## About this exercise
Copy each line below that has "lines".

*** Working data

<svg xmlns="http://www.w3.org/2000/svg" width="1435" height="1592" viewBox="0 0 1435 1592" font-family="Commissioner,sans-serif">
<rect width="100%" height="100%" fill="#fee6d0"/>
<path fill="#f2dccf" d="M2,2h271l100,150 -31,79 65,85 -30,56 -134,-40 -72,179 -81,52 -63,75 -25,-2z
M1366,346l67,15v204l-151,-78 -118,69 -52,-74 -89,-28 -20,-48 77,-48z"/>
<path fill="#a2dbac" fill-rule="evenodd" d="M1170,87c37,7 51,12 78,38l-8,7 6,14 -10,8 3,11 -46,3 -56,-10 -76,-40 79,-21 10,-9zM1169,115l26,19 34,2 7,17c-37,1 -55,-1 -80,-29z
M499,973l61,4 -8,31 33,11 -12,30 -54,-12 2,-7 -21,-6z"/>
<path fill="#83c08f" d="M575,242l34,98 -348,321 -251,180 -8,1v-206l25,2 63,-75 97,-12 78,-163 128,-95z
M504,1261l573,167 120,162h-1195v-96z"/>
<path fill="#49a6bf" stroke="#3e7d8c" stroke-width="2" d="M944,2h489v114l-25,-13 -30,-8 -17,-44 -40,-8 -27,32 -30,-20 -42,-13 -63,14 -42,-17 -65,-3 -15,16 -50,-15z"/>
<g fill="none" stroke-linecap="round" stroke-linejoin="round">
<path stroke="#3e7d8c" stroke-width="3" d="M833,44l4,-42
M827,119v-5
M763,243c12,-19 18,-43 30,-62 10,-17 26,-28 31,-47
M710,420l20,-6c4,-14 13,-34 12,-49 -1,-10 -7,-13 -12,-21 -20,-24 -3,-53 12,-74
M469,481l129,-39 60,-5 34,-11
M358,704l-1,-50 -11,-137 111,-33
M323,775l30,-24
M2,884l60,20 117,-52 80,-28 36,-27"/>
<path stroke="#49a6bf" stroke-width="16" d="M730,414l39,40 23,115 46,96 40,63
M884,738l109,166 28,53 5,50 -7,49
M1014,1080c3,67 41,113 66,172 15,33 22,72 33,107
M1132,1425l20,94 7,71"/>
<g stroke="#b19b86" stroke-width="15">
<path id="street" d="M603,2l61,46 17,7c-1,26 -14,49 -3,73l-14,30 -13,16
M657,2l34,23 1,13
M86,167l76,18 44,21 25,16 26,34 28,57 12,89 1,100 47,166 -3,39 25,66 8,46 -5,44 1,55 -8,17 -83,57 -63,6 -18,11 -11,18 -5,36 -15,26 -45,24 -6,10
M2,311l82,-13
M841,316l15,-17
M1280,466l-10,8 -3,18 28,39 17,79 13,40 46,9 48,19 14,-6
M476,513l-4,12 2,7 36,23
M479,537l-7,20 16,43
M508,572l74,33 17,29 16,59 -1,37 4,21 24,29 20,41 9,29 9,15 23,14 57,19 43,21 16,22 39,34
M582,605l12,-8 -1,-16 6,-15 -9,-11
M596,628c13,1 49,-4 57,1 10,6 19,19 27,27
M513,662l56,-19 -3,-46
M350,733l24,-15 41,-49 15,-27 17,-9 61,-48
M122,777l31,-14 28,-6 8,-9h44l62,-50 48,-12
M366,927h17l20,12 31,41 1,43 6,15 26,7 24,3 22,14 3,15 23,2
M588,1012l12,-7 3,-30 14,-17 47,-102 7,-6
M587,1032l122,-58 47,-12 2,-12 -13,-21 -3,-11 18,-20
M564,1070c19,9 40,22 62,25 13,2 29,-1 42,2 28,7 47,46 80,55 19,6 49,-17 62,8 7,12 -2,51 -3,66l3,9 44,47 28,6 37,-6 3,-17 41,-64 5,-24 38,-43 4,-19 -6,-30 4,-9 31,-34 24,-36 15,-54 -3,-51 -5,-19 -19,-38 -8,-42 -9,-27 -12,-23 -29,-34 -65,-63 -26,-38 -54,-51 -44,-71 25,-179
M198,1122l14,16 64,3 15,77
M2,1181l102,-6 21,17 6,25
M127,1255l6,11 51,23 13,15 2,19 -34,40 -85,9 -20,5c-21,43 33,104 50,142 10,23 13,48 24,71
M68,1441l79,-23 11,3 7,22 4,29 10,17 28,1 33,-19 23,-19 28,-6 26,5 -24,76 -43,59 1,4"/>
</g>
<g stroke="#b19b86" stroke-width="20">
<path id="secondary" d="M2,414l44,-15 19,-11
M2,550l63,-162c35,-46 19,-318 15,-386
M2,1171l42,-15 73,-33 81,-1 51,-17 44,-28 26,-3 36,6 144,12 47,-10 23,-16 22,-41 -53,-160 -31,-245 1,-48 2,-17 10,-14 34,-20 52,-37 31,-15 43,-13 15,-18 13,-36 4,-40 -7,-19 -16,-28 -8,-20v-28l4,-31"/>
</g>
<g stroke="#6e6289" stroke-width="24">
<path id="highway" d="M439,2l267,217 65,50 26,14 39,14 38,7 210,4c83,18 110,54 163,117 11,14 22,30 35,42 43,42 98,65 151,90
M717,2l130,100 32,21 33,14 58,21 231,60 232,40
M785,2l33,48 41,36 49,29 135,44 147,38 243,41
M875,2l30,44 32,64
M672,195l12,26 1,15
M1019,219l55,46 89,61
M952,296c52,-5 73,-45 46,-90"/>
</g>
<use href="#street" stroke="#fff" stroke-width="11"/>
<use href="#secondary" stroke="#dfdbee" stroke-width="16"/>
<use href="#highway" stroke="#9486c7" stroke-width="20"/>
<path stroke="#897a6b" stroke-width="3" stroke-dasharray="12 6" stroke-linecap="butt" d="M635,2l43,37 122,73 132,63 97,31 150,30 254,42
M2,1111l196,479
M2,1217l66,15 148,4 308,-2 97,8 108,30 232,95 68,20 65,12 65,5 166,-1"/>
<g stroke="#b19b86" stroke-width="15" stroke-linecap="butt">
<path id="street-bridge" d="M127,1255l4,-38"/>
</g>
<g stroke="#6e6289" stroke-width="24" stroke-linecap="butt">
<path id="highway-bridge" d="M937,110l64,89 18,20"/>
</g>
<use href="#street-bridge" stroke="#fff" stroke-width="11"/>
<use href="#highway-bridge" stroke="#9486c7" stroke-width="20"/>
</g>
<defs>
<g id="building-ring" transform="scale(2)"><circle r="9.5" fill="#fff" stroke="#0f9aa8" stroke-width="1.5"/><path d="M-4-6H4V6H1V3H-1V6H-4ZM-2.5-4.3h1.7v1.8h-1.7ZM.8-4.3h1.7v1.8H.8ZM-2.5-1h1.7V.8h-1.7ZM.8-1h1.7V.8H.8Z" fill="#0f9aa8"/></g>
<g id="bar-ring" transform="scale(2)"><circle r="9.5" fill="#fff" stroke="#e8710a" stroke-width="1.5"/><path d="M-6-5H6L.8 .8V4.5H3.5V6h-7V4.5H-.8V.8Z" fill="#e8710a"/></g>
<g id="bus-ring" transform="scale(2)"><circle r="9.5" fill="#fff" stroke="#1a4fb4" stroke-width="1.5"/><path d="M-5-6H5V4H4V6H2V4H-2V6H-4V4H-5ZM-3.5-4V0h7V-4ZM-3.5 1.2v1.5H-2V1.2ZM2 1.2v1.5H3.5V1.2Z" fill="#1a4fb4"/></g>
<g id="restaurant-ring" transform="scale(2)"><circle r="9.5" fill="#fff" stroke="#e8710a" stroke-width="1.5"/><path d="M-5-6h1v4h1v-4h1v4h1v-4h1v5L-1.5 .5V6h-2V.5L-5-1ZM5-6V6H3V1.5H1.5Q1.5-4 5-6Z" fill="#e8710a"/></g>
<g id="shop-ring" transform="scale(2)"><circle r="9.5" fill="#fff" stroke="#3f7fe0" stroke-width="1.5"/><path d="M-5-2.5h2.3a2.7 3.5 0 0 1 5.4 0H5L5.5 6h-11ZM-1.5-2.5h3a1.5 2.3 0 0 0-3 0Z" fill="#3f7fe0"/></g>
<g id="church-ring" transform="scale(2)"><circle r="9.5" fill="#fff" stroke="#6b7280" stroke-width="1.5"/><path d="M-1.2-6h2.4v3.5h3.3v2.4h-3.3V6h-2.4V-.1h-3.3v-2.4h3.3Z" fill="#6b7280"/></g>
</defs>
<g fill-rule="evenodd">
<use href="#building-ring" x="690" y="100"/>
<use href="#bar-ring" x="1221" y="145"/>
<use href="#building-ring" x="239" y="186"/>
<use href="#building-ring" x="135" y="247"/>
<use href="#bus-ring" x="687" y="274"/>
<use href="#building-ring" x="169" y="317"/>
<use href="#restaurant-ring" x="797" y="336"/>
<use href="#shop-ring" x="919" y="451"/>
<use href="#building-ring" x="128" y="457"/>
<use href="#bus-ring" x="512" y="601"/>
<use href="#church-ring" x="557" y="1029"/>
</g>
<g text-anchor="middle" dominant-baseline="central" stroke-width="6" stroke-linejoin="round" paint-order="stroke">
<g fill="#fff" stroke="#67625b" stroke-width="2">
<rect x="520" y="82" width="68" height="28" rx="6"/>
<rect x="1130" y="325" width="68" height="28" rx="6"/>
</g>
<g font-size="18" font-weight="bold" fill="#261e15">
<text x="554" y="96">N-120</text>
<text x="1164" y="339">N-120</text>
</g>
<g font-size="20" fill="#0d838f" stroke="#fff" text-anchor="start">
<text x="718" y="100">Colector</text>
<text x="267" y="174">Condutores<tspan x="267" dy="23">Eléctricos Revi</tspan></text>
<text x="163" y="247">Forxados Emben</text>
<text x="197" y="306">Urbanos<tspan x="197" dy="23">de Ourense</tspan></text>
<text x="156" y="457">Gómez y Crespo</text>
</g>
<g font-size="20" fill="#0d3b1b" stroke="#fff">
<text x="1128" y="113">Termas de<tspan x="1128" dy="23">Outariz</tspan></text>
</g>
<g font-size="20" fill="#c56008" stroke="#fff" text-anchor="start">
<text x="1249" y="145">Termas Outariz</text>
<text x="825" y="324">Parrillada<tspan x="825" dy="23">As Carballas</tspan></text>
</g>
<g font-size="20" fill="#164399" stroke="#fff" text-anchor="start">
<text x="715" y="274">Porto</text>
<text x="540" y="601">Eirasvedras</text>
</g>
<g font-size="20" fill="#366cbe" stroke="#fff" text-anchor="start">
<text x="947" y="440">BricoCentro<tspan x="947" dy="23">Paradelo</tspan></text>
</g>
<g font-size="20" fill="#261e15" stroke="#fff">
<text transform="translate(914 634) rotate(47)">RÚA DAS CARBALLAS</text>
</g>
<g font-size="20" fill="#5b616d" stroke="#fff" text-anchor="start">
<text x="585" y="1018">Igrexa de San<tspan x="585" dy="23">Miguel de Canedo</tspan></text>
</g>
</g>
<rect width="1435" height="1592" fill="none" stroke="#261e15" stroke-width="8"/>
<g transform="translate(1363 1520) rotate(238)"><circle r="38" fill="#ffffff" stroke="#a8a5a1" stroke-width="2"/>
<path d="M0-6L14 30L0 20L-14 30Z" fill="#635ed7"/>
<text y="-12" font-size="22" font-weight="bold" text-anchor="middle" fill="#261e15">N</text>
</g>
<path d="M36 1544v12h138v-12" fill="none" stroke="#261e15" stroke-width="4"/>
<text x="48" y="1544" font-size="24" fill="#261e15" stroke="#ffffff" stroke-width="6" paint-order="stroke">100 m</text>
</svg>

******
*** Working data

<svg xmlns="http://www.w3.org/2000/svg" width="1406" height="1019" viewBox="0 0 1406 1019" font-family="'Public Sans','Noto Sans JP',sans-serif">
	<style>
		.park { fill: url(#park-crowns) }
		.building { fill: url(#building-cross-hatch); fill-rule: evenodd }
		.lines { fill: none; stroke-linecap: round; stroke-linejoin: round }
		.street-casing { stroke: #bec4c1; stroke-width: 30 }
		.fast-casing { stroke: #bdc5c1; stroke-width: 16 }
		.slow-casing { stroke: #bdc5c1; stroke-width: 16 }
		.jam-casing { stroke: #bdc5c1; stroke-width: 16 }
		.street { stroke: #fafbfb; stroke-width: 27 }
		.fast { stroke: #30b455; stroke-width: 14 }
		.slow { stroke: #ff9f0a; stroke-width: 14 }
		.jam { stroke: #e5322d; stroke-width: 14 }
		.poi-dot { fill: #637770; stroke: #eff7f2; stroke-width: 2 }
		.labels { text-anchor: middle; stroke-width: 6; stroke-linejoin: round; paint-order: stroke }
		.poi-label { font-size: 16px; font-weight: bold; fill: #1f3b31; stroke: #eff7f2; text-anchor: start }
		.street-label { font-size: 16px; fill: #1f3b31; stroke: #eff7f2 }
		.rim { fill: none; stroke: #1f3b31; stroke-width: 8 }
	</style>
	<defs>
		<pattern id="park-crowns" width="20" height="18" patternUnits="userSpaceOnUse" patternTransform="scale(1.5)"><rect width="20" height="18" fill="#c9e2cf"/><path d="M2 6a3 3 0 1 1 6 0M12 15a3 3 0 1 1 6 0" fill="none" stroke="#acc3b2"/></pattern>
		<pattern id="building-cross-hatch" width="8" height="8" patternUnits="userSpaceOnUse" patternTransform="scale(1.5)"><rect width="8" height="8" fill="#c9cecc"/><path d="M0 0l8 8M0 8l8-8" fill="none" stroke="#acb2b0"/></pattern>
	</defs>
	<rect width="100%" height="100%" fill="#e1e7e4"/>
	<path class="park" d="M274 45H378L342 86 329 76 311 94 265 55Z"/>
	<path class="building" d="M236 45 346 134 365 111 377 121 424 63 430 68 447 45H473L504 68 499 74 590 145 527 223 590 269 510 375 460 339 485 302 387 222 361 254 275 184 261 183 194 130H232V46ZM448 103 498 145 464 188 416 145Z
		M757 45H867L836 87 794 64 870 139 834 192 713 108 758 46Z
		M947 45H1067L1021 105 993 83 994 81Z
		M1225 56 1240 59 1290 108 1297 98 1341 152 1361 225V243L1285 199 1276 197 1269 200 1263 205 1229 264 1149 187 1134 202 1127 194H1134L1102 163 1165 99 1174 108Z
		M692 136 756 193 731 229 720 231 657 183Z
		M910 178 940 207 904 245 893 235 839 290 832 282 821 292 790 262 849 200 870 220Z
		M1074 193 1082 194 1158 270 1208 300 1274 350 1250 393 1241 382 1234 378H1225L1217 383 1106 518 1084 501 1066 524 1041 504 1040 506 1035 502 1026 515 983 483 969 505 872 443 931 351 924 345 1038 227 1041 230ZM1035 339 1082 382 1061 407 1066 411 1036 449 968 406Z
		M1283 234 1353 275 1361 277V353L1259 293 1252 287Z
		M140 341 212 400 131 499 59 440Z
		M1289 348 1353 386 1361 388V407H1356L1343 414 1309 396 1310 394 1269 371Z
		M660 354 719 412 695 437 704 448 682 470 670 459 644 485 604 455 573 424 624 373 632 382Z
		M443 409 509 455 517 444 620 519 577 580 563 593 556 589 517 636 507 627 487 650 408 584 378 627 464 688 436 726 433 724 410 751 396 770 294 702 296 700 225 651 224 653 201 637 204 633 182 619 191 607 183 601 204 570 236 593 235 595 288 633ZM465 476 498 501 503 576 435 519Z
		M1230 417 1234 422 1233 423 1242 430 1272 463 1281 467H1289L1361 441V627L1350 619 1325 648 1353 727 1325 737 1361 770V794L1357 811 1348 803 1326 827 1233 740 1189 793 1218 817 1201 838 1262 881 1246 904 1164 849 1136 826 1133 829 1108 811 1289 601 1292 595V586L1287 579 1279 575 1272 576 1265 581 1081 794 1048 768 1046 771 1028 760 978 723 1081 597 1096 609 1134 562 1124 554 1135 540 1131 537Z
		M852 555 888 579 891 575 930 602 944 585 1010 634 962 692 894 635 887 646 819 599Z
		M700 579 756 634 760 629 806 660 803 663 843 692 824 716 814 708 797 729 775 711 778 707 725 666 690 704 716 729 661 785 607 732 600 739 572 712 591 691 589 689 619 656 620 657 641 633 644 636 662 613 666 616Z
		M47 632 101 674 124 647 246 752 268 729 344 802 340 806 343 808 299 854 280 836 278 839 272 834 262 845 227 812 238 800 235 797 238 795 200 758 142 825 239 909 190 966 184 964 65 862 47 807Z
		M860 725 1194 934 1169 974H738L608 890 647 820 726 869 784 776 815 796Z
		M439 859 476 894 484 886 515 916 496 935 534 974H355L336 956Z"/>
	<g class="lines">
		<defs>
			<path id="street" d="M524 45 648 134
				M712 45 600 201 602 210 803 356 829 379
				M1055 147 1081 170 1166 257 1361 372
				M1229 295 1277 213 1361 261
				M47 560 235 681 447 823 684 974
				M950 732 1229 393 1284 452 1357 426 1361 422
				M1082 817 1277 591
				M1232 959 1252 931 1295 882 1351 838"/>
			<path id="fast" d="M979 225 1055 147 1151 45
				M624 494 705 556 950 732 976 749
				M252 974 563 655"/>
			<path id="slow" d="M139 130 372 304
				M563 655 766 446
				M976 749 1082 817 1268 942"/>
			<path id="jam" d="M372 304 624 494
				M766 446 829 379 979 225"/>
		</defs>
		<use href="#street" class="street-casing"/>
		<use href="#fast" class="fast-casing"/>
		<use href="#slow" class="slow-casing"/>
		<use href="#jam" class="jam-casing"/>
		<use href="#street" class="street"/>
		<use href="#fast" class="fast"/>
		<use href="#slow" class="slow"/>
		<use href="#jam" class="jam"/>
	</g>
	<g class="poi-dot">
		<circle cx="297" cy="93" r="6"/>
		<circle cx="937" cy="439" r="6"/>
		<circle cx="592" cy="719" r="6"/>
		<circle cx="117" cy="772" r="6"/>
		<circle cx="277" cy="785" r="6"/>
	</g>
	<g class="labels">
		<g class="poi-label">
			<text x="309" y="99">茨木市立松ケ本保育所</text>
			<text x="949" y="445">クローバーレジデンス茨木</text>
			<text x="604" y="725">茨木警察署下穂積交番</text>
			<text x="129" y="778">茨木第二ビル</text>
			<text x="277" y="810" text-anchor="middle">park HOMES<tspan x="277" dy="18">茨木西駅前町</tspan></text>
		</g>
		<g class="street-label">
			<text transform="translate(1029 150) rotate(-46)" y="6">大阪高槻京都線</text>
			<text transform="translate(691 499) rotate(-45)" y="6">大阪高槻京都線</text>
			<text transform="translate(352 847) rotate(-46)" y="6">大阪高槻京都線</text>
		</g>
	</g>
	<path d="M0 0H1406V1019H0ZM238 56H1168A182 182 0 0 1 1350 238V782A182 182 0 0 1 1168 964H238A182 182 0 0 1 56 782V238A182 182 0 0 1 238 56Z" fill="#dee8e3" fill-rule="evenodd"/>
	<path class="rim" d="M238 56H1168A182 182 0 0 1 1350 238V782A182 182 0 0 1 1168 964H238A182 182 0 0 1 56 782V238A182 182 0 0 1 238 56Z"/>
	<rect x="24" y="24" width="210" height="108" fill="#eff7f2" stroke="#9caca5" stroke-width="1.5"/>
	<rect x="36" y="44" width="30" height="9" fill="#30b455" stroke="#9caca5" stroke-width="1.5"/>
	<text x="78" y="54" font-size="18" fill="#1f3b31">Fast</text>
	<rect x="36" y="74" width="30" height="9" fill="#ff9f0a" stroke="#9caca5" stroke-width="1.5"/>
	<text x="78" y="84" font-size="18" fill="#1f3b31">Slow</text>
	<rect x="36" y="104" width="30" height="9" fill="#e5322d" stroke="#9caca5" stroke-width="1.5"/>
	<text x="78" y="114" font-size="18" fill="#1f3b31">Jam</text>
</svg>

******

## Output for this exercise
		.lines { fill: none; stroke-linecap: round; stroke-linejoin: round }
	<g class="lines">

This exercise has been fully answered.